▶ **TASK DETAILS**:
Rewrite the items below, putting "sorrow" in place of every occurrence of "grief" and leaving all other text unchanged.

▶ **MATERIAL FOR THIS EXERCISE**:
—————

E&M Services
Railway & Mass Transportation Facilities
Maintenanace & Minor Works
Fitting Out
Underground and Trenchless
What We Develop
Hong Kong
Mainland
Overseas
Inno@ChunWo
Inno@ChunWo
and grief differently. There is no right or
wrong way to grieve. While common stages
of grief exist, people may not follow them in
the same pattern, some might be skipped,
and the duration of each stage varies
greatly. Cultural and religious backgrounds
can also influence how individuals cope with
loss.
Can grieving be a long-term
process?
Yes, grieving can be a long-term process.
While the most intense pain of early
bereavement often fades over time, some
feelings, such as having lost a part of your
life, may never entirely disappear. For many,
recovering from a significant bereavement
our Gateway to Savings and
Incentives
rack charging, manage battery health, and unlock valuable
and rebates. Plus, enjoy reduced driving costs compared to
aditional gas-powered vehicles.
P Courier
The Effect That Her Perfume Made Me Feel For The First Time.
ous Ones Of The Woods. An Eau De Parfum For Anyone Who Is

—————

▶ **SOLUTION BELOW**:
E&M Services
Railway & Mass Transportation Facilities
Maintenanace & Minor Works
Fitting Out
Underground and Trenchless
What We Develop
Hong Kong
Mainland
Overseas
Inno@ChunWo
Inno@ChunWo
and sorrow differently. There is no right or
wrong way to grieve. While common stages
of sorrow exist, people may not follow them in
the same pattern, some might be skipped,
and the duration of each stage varies
greatly. Cultural and religious backgrounds
can also influence how individuals cope with
loss.
Can grieving be a long-term
process?
Yes, grieving can be a long-term process.
While the most intense pain of early
bereavement often fades over time, some
feelings, such as having lost a part of your
life, may never entirely disappear. For many,
recovering from a significant bereavement
our Gateway to Savings and
Incentives
rack charging, manage battery health, and unlock valuable
and rebates. Plus, enjoy reduced driving costs compared to
aditional gas-powered vehicles.
P Courier
The Effect That Her Perfume Made Me Feel For The First Time.
ous Ones Of The Woods. An Eau De Parfum For Anyone Who Is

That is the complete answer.